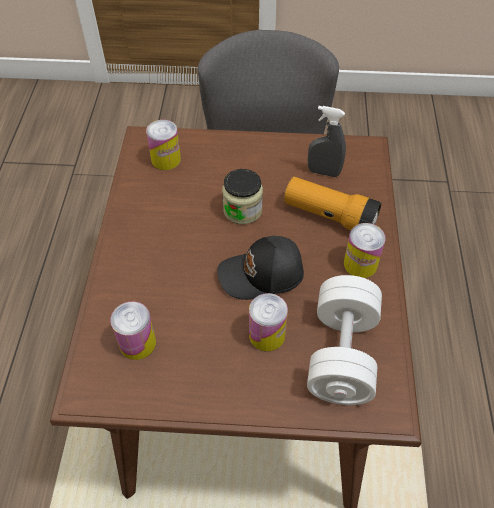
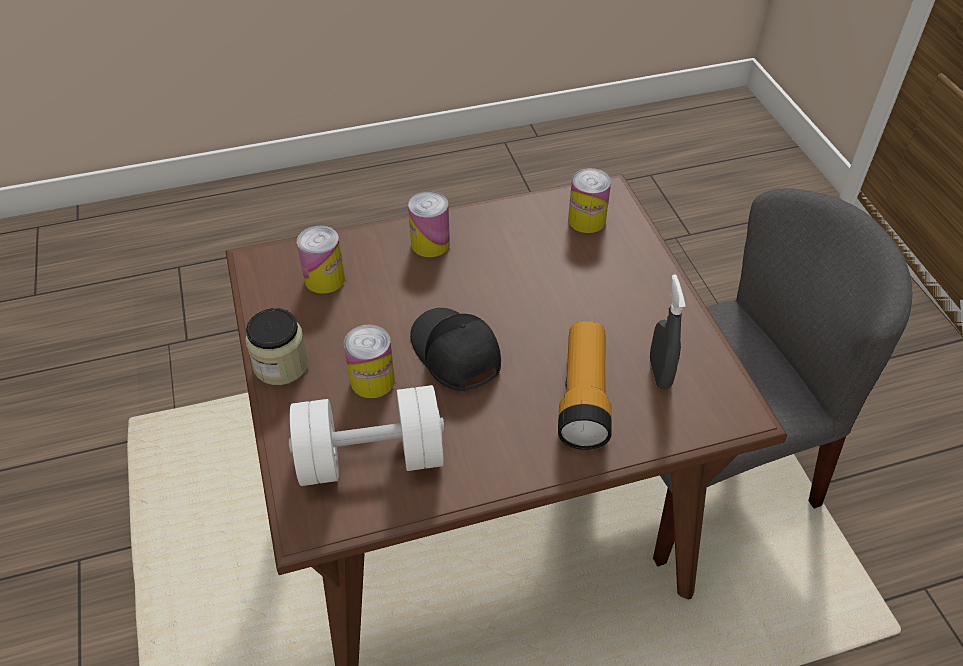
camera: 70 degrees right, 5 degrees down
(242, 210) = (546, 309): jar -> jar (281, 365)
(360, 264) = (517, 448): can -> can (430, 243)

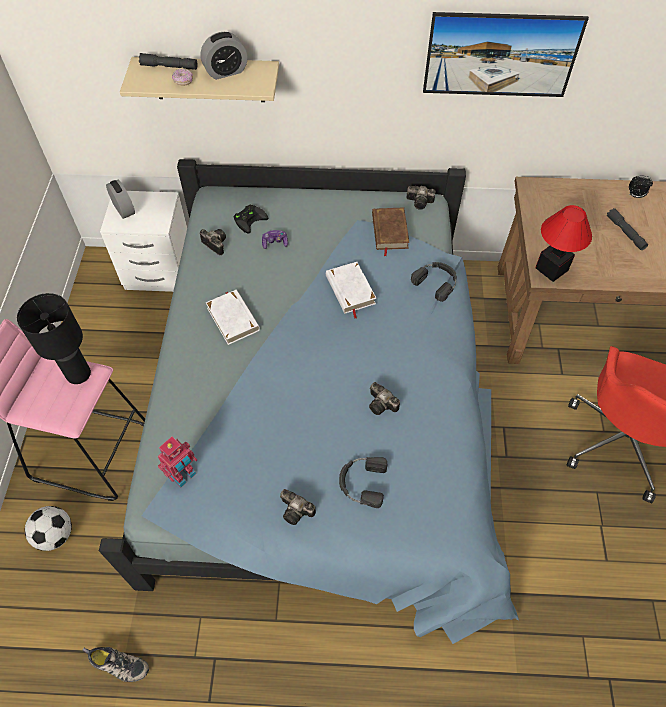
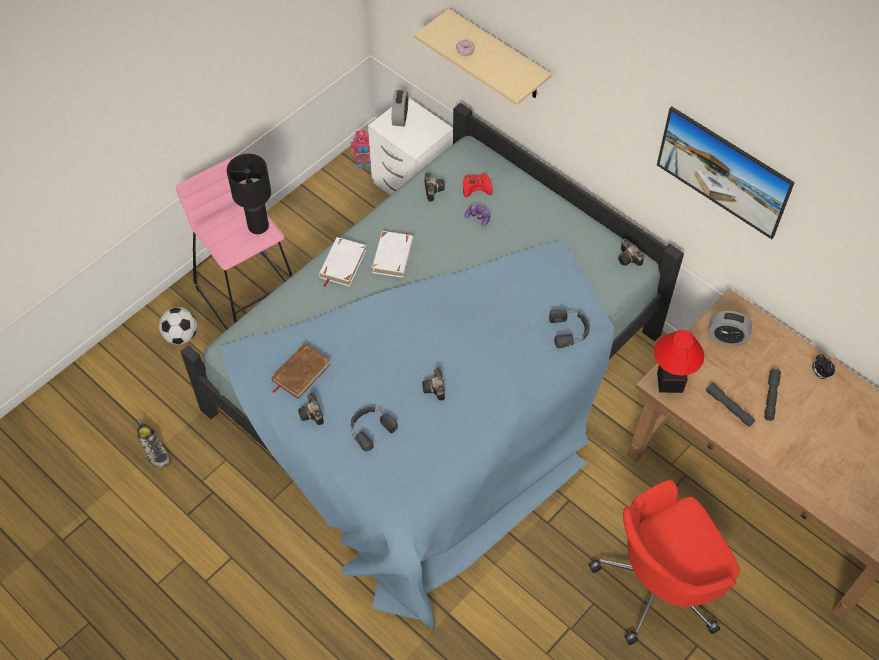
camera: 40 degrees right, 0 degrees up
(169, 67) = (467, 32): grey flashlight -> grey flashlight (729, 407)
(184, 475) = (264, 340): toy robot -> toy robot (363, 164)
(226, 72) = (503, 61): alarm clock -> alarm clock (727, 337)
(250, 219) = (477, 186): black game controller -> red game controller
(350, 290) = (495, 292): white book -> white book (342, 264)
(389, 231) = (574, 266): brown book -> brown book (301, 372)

* * *

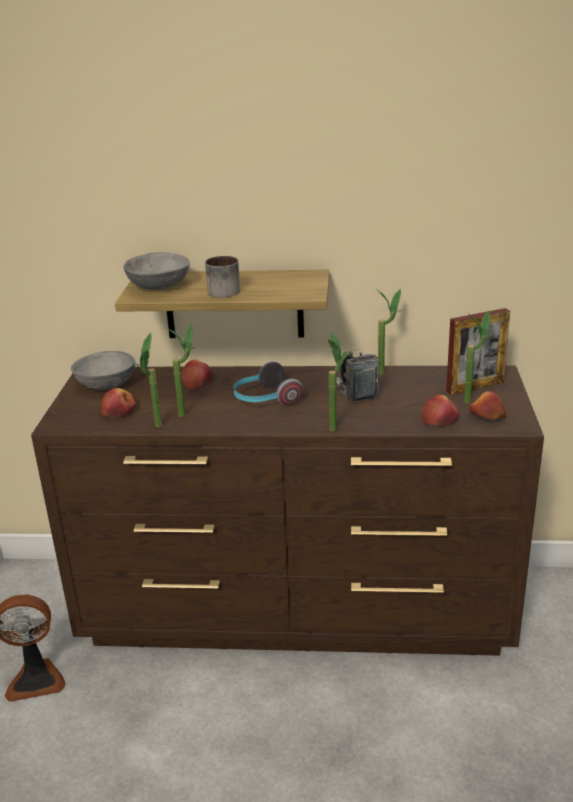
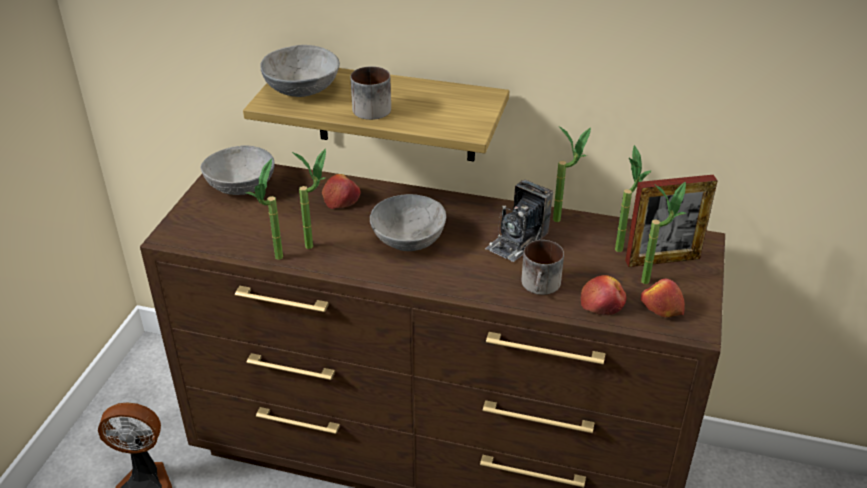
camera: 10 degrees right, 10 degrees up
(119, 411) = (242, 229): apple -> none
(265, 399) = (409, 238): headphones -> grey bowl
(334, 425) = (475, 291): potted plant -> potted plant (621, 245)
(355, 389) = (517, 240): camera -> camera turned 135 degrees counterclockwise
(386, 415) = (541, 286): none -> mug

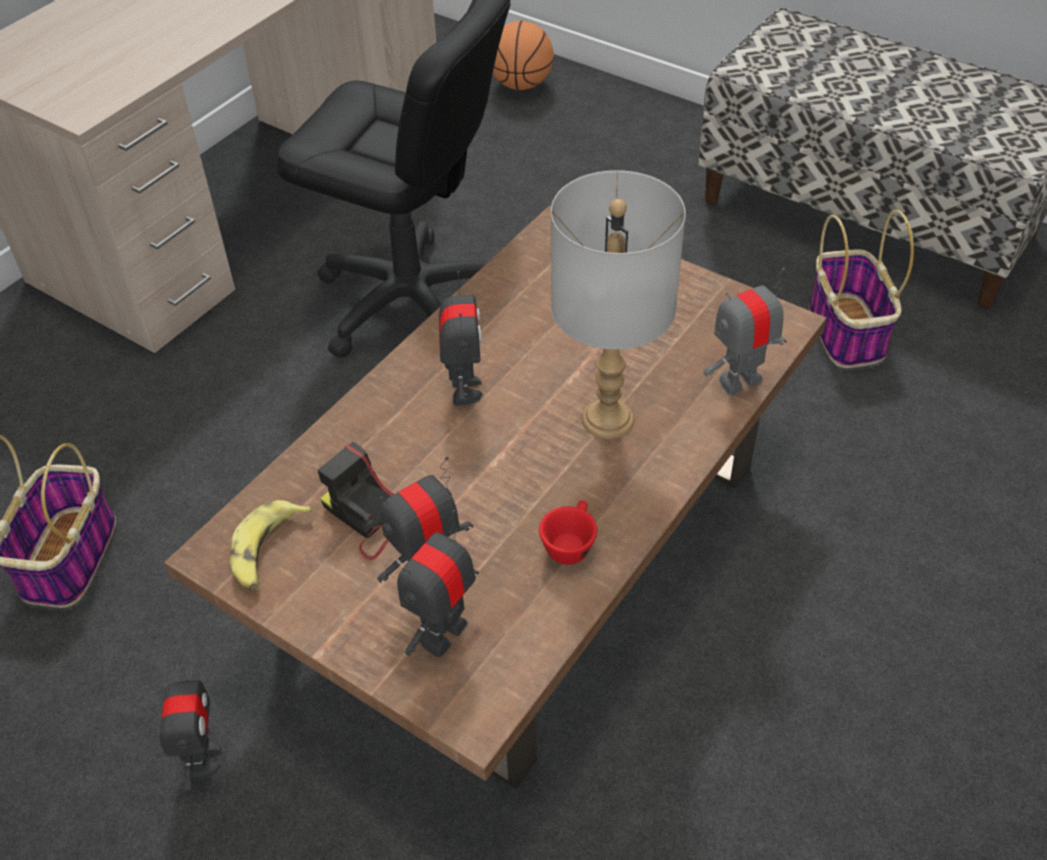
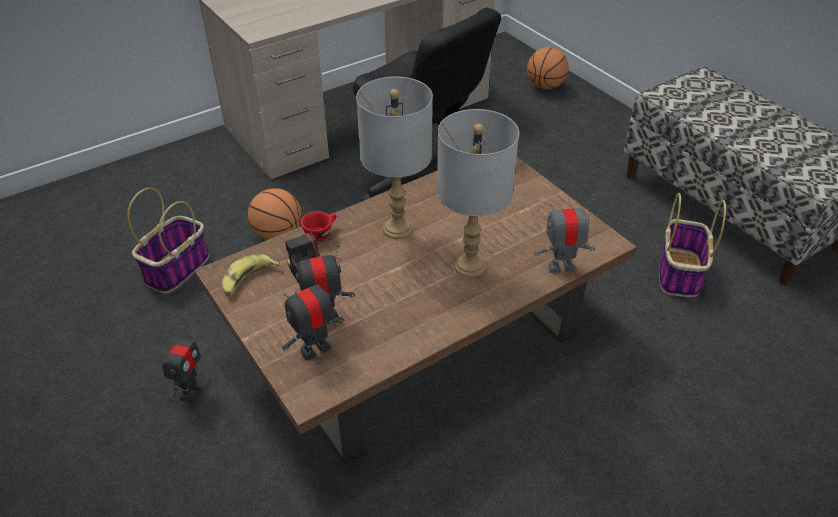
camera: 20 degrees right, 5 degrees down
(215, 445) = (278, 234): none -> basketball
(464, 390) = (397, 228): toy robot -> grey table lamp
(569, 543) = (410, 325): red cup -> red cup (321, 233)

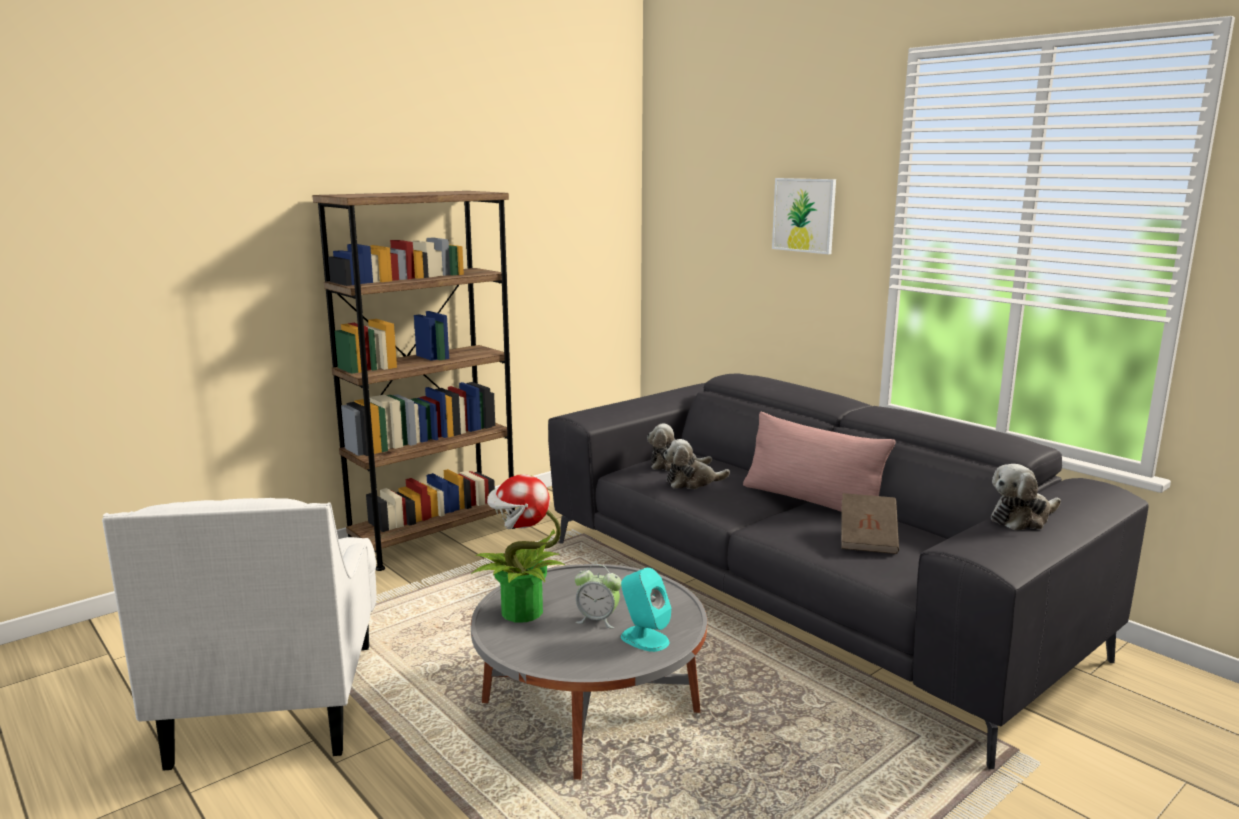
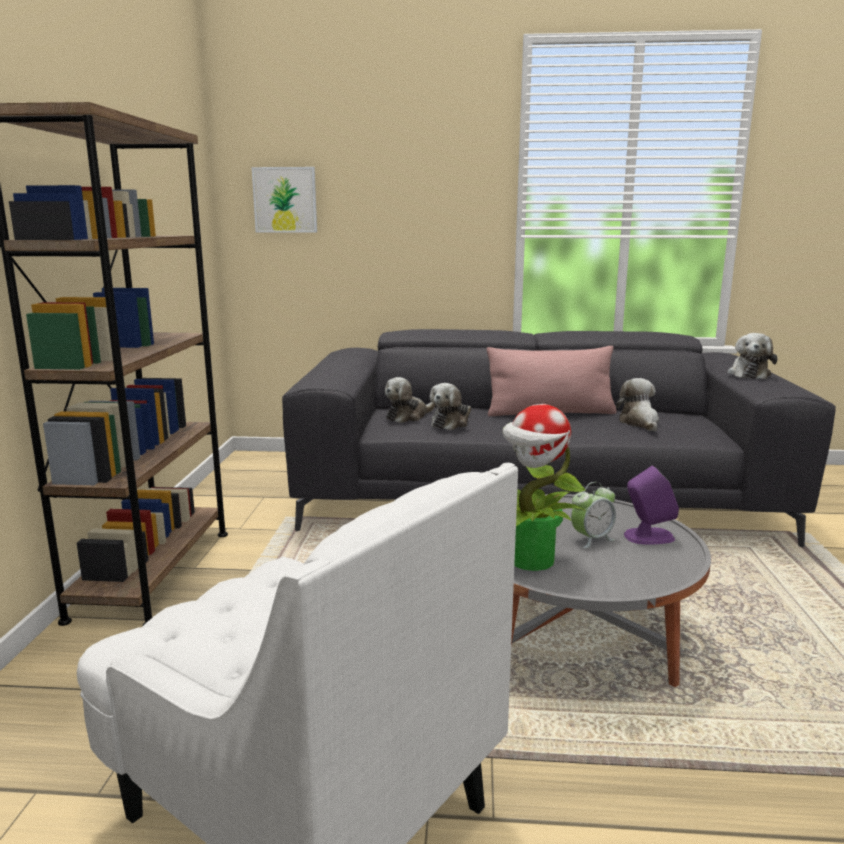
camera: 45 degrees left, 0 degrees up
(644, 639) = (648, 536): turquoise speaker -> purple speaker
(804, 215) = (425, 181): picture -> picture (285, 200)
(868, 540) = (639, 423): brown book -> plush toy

## Task directions:
Output, from the data above, the lines from the line with "(169, 67) = (467, 32): grey" to the line with "(389, 231) = (574, 266): brown" exactly as they stand, both ends included and nothing else.

## Solution:
(169, 67) = (467, 32): grey flashlight -> grey flashlight (729, 407)
(184, 475) = (264, 340): toy robot -> toy robot (363, 164)
(226, 72) = (503, 61): alarm clock -> alarm clock (727, 337)
(250, 219) = (477, 186): black game controller -> red game controller
(350, 290) = (495, 292): white book -> white book (342, 264)
(389, 231) = (574, 266): brown book -> brown book (301, 372)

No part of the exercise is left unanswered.